## BEGIN SUPPLIED RECORDS
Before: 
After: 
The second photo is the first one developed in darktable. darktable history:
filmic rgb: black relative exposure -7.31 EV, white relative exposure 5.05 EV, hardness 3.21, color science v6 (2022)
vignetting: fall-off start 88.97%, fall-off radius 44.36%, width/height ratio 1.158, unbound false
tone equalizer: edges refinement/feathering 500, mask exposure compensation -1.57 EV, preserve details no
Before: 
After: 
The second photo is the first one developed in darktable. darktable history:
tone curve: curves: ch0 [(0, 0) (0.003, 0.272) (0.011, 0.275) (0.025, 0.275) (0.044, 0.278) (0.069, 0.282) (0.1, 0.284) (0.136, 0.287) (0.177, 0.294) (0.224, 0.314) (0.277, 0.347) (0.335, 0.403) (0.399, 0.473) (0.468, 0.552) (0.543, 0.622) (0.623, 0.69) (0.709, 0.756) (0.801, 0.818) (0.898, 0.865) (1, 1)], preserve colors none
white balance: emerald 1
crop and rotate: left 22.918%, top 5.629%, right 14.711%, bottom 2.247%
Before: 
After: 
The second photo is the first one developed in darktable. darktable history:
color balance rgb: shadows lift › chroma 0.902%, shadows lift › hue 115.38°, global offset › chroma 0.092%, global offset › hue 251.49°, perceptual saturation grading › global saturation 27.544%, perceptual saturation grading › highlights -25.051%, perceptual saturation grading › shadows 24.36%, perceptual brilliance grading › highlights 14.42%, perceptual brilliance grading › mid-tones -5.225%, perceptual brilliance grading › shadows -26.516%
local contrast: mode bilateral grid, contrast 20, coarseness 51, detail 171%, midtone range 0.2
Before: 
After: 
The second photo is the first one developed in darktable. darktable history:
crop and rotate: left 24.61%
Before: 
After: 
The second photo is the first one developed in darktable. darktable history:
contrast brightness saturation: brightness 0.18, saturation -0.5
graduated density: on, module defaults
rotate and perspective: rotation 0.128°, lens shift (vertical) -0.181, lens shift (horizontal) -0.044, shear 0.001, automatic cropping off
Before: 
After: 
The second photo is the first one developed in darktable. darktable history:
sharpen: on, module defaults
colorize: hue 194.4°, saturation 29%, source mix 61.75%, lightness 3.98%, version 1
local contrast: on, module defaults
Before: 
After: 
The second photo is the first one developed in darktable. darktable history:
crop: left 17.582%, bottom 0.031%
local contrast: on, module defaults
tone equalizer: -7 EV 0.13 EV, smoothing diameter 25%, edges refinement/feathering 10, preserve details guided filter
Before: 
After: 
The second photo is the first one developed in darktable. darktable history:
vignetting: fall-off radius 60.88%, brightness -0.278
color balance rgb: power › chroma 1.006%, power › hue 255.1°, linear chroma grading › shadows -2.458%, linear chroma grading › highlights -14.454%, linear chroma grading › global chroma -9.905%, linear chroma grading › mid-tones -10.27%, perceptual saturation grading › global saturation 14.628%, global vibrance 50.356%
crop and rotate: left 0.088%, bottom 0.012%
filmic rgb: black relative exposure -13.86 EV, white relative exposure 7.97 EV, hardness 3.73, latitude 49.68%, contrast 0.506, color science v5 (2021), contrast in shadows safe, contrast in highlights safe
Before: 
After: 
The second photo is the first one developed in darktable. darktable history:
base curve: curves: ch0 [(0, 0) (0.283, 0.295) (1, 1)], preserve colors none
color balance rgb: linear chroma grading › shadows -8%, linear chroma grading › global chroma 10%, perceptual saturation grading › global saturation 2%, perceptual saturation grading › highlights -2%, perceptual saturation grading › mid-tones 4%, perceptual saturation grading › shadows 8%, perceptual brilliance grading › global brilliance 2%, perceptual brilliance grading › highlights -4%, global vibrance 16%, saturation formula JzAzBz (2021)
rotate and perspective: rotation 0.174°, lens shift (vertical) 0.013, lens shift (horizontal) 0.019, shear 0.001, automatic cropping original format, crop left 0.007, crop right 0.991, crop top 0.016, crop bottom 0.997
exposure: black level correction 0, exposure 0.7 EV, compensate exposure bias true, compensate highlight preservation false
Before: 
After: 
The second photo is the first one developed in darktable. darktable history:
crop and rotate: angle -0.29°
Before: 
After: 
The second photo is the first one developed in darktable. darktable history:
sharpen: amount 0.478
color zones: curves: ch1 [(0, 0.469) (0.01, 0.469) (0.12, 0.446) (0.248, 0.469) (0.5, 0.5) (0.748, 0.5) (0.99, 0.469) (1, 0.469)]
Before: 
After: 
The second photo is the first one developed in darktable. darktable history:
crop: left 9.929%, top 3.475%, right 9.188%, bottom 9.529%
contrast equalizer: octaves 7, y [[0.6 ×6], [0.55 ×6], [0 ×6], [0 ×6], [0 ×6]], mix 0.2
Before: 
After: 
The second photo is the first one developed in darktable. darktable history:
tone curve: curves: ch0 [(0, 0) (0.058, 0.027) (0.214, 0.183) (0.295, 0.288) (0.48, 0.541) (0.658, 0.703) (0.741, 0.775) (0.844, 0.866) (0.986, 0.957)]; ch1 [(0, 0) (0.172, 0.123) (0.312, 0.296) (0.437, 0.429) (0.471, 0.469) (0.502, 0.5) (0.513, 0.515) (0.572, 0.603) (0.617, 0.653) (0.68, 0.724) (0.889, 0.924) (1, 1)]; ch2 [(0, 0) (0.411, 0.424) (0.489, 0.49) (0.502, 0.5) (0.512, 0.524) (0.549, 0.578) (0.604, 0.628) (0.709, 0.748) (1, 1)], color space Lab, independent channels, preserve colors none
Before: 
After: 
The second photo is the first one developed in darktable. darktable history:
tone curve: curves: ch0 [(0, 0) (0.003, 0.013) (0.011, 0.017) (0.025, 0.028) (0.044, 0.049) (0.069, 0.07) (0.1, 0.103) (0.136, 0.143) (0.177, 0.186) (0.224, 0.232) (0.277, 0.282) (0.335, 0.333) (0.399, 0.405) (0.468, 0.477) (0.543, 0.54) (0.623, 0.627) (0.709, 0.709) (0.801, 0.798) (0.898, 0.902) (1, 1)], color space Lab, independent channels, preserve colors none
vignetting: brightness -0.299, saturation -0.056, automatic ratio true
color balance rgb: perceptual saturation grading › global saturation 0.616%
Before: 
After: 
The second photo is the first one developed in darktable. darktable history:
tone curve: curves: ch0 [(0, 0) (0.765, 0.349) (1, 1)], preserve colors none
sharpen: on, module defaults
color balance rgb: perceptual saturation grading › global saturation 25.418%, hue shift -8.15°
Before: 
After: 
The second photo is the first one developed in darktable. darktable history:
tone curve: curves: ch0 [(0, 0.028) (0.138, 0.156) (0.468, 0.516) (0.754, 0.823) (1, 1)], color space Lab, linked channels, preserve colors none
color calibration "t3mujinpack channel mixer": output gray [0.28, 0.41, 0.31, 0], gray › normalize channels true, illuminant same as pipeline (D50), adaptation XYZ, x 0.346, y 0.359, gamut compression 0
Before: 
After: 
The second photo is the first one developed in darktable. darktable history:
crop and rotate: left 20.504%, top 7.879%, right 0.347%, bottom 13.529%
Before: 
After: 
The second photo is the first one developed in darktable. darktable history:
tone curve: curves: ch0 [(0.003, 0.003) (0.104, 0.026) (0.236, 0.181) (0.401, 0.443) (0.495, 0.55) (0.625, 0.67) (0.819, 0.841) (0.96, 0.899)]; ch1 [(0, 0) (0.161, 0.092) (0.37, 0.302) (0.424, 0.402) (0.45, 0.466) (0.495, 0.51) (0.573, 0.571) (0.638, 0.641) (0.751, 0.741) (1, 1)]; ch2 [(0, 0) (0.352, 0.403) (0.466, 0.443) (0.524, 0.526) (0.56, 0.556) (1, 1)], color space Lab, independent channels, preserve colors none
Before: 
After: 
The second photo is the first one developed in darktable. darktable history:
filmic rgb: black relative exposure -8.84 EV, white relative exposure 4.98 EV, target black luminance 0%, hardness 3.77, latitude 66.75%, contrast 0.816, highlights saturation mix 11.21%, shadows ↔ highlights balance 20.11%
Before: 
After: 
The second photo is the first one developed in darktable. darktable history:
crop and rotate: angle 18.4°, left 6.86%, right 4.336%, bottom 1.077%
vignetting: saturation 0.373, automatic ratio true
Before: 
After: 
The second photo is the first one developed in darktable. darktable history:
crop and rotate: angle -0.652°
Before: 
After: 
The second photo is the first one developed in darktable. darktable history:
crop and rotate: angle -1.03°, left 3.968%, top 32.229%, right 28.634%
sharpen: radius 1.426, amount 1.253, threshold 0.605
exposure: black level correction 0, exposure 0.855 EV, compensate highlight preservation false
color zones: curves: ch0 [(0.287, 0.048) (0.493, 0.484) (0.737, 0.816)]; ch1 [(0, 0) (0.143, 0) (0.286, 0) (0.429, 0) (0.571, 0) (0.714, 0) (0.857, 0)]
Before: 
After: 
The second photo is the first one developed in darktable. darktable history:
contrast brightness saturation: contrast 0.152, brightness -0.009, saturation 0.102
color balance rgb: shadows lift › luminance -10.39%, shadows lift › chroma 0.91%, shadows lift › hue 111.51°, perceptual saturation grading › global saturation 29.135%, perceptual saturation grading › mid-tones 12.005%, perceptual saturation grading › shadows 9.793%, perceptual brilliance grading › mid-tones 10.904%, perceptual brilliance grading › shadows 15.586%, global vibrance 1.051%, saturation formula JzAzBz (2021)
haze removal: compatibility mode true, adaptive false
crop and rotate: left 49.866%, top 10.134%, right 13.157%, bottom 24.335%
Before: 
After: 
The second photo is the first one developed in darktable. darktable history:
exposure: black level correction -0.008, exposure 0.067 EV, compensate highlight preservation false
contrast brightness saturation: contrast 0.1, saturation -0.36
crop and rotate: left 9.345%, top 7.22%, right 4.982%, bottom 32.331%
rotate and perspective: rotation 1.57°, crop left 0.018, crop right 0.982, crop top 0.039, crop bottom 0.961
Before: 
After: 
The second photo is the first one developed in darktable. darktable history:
## END SUPPLIED RECORDS
▶ [GOAL] Rewrite the stretch from the start of the listing through the line containing "vignetting: fall-off start", changing "history" to "log" and keeping everything else the same.

▶ [RESULT OF THE EXERCISE]
Before: 
After: 
The second photo is the first one developed in darktable. darktable log:
filmic rgb: black relative exposure -7.31 EV, white relative exposure 5.05 EV, hardness 3.21, color science v6 (2022)
vignetting: fall-off start 88.97%, fall-off radius 44.36%, width/height ratio 1.158, unbound false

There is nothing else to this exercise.